In his latest move to break with Novartis’s past as a diversified drugs business, Mr Narasimhan said Alcon would become a standalone company in the first half of 2019, with shares listed on the Swiss and New York stock exchanges.
Separately, he announced a $5bn share buyback programme, funded from proceeds of the $13bn sale to GSK earlier this year of its stake in their consumer health joint venture.
“A company like ours needs to focus our capital in our areas of strength, which I believe is innovative, world-class medicines,” Mr Narasimhan said. He said he also wanted to boost data and digital. “I feel a sense of urgency to get us to where we are best positioned to really perform,” he told the Financial Times.
Novartis announced a review of Alcon in January 2017 but later said it would await an improvement in the unit’s performance, with “potential action” not expected before the first half of 2019.
Friday’s announcement was in line with that timetable but “we got enough confidence to feel that this was the right time” after an improvement in profit margins and “solid top-line growth”, Mr Narasimhan said.
Alcon reported an operating loss of $190m in 2017 on sales of $6bn, which Novartis said was the result of investments and write-offs.
Joe Jimenez, former Novartis chief executive, had said a spin off could create a company with a market capitalisation of between $25bn and $35bn. However, analysts suggested that was ambitious, with Vontobel estimating a value between $15bn and $23bn. Novartis said it was premature to give guidance.
Alcon was acquired from Nestlé for $50bn in a deal completed in 2010. Novartis transferred the eye drugs part of the business to its main pharmaceuticals division, but struggled to return to growth the remaining parts, which include surgical equipment and contact lenses.
Since taking over as Novartis CEO in February, Mr Narasimhan has announced the GSK transaction and spent $8.7bn buying AveXis, a US specialist in spinal muscular atrophy, a childhood wasting disease. Last October, Novartis strengthened its cancer treatments by agreeing to pay $3.9bn to take over French nuclear medicines business Advanced Accelerator Applications.
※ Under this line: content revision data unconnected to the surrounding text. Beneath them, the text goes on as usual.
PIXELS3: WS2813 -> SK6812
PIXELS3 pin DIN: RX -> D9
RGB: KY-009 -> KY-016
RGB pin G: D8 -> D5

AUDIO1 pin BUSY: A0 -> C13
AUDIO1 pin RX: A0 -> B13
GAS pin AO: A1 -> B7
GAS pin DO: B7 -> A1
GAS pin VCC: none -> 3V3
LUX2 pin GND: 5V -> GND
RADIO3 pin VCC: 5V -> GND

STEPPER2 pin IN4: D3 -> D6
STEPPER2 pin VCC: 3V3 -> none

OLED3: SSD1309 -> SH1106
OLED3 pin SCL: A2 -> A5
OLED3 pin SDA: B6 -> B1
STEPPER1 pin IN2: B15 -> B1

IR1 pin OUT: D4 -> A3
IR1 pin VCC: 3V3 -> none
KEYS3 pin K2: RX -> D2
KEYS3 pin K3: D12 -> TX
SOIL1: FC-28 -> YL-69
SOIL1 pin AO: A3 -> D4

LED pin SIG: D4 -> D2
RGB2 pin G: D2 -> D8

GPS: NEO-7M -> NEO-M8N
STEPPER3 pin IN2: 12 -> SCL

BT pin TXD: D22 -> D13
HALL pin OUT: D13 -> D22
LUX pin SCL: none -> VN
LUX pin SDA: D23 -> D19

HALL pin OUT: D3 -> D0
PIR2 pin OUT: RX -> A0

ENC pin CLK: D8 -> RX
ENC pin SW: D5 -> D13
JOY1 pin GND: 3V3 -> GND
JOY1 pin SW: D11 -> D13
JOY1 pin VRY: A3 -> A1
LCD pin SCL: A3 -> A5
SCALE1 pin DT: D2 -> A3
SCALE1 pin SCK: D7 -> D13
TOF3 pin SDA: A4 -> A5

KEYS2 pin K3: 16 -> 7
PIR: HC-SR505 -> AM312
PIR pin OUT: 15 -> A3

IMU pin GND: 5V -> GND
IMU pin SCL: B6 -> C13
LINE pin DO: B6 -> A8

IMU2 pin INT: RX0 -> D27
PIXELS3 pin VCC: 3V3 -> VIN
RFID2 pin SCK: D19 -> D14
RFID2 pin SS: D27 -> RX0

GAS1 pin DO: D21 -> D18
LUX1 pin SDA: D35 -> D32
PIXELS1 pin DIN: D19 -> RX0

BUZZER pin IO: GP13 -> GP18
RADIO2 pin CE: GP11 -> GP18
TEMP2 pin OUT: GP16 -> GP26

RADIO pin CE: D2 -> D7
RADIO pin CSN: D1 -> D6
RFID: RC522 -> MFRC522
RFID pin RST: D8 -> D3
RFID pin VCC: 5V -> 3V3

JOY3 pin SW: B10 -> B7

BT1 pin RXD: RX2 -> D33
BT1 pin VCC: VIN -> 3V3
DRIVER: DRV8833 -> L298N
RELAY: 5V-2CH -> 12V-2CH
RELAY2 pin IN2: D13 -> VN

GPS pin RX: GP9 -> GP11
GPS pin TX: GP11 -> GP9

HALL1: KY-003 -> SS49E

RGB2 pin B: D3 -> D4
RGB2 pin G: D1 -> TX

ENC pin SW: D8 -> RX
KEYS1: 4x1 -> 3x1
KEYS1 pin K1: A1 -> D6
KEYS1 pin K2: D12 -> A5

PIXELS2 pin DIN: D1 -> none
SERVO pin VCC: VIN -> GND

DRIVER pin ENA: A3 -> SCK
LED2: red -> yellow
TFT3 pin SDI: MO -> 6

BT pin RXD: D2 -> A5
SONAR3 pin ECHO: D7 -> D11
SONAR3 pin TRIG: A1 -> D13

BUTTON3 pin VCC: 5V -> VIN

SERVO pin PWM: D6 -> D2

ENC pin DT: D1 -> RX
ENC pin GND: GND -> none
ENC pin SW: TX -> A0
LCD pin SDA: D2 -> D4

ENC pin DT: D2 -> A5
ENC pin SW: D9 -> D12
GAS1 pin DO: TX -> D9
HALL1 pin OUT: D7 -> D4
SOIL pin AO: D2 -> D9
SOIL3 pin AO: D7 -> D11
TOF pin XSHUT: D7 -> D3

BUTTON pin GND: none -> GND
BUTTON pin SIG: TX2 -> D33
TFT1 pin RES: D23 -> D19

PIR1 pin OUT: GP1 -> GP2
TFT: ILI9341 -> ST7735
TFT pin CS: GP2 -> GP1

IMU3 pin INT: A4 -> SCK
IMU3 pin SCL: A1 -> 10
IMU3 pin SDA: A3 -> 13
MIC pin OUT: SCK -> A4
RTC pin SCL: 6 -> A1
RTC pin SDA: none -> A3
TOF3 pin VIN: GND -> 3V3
The strategic review of Alcon also explored retaining the business, a trade sale and initial public offering. But Mr Narasimhan said a spin-off, with Novartis shareholders receiving Alcon shares, would be tax neutral and in the best interest of shareholders. Novartis had talked to unspecified strategic buyers, but the prices offered “did not reflect the value we see in the company,” Mr Narasimhan said.
Ian Hilliker, analyst at Jefferies, said the spin-off would “ultimately enable Novartis and Alcon to focus fully on their respective growth strategies”. Novartis’s shares were up more than 3 per cent at SFr 74.74 by lunchtime in Switzerland.
Novartis was caught in the international spotlight earlier this year after it admitted paying $1.2m to a company owned by Donald Trump’s personal lawyer Michael Cohen in the year following the US president’s 2017 inauguration. The controversy led to the departure of its top lawyer. “We have been transparent…and we feel the matter is closed,” Mr Narasimhan said.